We broadly follow the strategic planning principles of the Rockefellar Habits followed by the accountability model which comprise:
- Quarterly strategy meetings;
- Monthly management meetings; and
- Weekly huddles.
Given that sometimes our team are in different time zones and working on different projects, it can be tough to coordinate meetings even just for our weekly huddle. We had to get creative on how we would touch base with our staff to ensure everyone is aligned and able to execute their goals.
Here are the tools we use to manage this:
Slack – the pillar of communication (tool)
Slack is the pillar of internal communication in our business. Basically it is a modern team communication tool that consolidates and simplifies day to day communication. It makes past conversations discoverable with search and is very intuitive with sharing information and knowledge.
Slack has done wonders in eliminating internal email and is evolving to be a workflow function of our business with the use of bots and integrations to our other apps. An example of this is that we’ve integrated our Sales CRM (Base) into Slack so the team are notified when we close new deals.
As a distributed team we need to communicate regularly, and Slack has been the tool that works for us. I know some organisations use HipChat or Hangouts. They’re same, same but different.

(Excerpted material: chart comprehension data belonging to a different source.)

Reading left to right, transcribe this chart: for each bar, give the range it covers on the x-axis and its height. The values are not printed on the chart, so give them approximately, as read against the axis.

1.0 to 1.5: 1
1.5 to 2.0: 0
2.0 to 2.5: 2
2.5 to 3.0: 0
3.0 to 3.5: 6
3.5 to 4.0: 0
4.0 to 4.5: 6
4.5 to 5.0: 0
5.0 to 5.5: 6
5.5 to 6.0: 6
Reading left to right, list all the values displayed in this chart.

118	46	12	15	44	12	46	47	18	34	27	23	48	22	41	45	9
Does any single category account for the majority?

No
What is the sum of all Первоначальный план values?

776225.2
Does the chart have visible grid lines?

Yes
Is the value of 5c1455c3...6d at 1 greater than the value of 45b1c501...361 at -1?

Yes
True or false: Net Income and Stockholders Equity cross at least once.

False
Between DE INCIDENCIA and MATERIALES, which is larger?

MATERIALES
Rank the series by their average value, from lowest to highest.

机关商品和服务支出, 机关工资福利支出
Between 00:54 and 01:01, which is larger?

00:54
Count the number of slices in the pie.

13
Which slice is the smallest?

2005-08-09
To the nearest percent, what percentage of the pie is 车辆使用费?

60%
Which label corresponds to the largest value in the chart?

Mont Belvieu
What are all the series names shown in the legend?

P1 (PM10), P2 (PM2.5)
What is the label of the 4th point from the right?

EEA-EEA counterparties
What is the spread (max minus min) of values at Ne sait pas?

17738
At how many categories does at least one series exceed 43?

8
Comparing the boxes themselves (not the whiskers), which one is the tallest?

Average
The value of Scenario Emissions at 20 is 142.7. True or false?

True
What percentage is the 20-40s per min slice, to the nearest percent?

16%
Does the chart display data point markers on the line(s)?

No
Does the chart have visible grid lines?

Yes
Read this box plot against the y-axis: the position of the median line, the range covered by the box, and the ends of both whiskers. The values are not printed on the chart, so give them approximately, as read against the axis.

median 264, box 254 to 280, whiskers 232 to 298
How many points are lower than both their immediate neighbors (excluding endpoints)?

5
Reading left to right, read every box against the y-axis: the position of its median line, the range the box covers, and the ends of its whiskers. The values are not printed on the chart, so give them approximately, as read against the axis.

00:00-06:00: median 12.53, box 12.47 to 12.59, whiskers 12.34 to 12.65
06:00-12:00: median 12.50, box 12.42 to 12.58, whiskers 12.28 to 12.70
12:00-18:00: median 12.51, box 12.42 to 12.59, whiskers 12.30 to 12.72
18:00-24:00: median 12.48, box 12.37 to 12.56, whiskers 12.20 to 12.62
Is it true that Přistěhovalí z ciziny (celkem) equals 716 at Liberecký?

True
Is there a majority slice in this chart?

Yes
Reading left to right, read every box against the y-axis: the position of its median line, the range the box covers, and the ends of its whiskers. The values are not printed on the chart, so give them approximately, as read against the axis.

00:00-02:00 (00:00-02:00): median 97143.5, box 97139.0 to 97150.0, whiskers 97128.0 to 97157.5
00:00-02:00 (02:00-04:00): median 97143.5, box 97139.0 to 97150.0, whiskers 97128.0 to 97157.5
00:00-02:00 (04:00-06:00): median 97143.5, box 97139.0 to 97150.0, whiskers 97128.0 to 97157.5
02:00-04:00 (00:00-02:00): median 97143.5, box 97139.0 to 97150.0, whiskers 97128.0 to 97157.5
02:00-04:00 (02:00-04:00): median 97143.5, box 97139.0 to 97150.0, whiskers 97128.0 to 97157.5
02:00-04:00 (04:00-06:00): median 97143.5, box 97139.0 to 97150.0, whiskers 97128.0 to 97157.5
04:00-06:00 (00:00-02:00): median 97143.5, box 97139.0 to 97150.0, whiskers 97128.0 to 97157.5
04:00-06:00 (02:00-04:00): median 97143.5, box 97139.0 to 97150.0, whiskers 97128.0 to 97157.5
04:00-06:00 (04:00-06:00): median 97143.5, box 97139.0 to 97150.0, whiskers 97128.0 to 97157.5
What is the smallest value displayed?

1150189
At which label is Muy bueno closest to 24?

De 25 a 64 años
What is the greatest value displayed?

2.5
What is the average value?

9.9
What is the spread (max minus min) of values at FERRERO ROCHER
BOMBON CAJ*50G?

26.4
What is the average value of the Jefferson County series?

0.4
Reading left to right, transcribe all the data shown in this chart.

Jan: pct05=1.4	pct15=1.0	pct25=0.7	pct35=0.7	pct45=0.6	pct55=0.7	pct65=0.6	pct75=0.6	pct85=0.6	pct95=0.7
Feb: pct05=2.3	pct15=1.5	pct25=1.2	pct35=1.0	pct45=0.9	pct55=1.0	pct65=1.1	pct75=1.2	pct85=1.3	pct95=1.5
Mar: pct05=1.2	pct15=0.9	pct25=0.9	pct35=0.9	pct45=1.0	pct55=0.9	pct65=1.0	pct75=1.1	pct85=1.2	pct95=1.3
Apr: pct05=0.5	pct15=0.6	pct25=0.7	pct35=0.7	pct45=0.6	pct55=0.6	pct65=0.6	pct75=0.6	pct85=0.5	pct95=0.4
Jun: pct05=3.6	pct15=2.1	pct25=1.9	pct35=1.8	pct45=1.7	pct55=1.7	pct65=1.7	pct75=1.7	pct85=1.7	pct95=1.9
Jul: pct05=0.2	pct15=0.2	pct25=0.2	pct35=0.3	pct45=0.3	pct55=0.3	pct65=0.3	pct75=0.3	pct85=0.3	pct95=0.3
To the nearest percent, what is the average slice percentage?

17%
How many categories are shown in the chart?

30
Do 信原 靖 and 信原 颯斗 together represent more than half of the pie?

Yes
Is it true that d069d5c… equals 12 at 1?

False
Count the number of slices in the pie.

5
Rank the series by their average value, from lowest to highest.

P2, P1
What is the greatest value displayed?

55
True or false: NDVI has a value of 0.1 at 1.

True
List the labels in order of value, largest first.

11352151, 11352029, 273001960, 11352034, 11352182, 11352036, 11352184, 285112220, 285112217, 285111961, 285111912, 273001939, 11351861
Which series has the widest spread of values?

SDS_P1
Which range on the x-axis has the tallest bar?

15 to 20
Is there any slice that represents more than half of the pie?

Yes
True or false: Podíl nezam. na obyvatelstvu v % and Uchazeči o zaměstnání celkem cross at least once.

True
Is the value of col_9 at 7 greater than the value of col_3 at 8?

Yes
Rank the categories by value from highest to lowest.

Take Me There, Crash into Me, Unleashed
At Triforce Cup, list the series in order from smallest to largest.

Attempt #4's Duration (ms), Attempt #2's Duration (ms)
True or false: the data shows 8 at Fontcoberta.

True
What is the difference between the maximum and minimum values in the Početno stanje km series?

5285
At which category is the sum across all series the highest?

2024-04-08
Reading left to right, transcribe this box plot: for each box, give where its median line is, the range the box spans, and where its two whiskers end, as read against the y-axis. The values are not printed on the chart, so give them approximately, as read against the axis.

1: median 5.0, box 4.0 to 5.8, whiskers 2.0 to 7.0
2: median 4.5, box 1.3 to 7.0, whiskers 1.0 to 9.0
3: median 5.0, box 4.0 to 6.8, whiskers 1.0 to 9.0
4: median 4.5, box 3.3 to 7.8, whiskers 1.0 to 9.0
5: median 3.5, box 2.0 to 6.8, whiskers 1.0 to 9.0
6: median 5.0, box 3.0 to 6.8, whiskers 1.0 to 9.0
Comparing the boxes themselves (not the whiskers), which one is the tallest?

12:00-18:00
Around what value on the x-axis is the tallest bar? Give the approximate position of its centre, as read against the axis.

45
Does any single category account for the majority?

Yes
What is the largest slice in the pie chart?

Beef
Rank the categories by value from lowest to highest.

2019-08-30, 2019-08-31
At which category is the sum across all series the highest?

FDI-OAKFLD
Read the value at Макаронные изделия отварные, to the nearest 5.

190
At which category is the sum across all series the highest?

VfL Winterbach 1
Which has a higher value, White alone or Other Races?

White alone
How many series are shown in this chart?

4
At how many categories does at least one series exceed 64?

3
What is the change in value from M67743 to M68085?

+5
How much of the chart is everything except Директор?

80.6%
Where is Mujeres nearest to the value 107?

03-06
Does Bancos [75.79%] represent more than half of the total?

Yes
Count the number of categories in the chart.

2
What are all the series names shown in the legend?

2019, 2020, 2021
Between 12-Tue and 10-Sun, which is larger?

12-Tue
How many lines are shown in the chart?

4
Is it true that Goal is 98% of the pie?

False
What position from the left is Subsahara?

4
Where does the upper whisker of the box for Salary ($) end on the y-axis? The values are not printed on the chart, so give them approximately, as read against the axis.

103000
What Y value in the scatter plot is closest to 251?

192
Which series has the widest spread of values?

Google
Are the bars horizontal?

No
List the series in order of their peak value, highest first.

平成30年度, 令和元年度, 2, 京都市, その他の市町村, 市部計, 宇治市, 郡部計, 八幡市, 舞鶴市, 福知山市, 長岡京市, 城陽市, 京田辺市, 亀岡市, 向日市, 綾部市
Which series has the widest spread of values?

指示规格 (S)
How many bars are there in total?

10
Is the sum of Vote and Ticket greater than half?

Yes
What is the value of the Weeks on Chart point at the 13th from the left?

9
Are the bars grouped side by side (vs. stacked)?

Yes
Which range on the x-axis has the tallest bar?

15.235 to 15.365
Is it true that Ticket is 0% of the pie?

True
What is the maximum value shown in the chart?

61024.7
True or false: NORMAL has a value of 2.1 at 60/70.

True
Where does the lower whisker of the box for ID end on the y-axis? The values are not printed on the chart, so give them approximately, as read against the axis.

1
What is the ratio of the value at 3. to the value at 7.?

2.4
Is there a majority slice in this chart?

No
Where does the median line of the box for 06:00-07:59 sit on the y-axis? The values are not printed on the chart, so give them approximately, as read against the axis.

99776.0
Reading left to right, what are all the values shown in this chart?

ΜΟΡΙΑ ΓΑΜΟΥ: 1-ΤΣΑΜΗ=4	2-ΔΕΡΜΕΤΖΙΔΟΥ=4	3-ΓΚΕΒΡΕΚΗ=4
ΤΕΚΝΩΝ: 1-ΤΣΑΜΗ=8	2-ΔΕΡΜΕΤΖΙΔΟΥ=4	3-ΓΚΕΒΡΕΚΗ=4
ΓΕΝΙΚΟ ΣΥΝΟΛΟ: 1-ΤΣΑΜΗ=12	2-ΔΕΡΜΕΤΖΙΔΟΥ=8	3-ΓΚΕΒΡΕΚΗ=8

Jell – the pillar of accountability
Jell was introduced to us via the wonderful Steph Hinds from Growthwise. It was the tool we’d been searching for.
Jell is an app that provides a central place for team members to share daily plans, accomplishments, challenges and long-term goals. It basically became the software platform to aid the ‘daily huddle’, but for distributed teams.
Jell integrates into Slack and pushes through everyone’s goals and achievement for the week which keeps us all in the loop of what’s going on and adding some social accountability.
Jell is the bomb.
Worklife – the pillar of effective meetings
Everyone hates meetings, right? Worklife aims to make meetings effective by automating agendas. The app syncs with Google calendar, which prompts our team to review agendas before any meetings so we can hit the ground running.
Tasks can be directly populated into Trello or Asana for any actionable items for your team members so everyone can stay focused on achieving their objectives.
What’s also cool is the bot integration. Every morning the bot integration into Slack gives me a daily summary of the meeting and events I have on for that day and prompts me to prepare for them.
Appear.in
There are a ton of video conferencing tools. We used to Skype until it kept crashing. Appear.in is a seamless way to jump on video calls with team members, clients and prospects.
Conclusion
Working in a distributed environment requires some adjustments from management to empower their staff with an additional layer of authority and trust. It is a balancing act for me personally (it’s the accountant in me) to fight the urge to over manage people and their expectations.
The foundations to building an accountable team in a distributed environment is to hire people that you trust, and trust the people that you hire.
The unexpected by-product of this model is team empowerment. Expectations are set and progress is measured based on outcomes, not processes. If executed well, your team have respect for you and the system, they identify with their KPIs and they get stuff done.
You may find they enjoy coming into the office as well…
If you have embarked on a distributed environment working model in your organisation I’d love to hear what tools and strategies you have implemented. A lot of this has been built on trial and error and knowledge from others. We are always keen to improve.